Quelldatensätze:
· · · ·
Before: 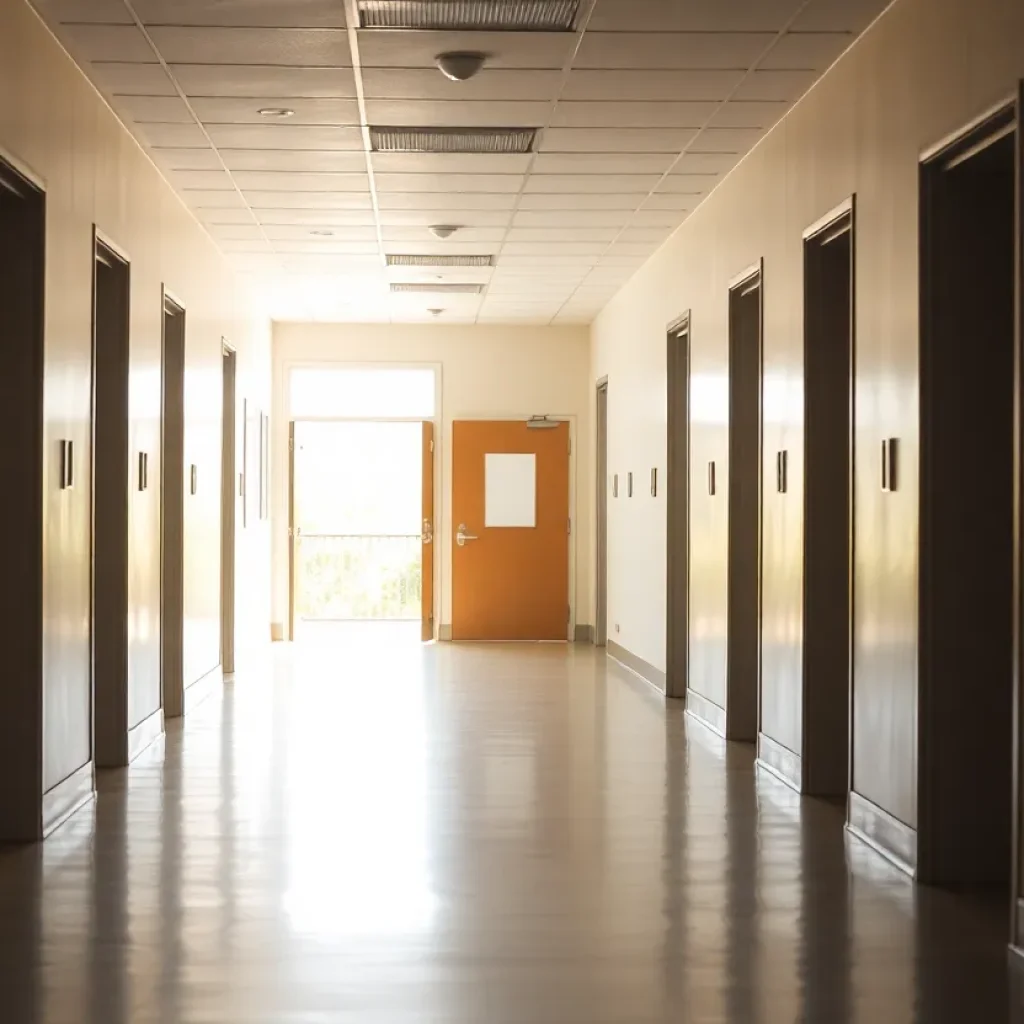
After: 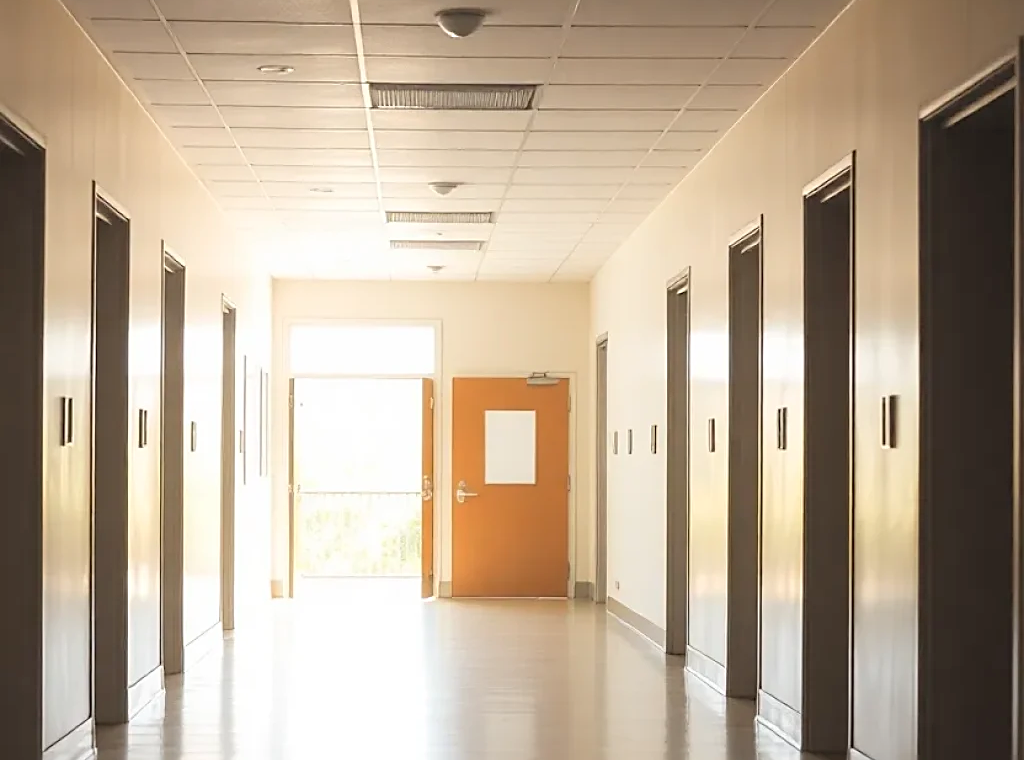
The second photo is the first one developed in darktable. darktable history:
sharpen: on, module defaults
crop: top 4.215%, bottom 21.512%
contrast brightness saturation: brightness 0.143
· · · ·
▶ _GEGEBENE AUFGABE_
Gib jede Zeile der obigen Datensätze, in der die Zeichenfolge „second“ vorkommt, vollständig wieder. Dabei ist die Groß- und Kleinschreibung zu beachten.

▶ _LÖSUNG DER ÜBUNG_
The second photo is the first one developed in darktable. darktable history:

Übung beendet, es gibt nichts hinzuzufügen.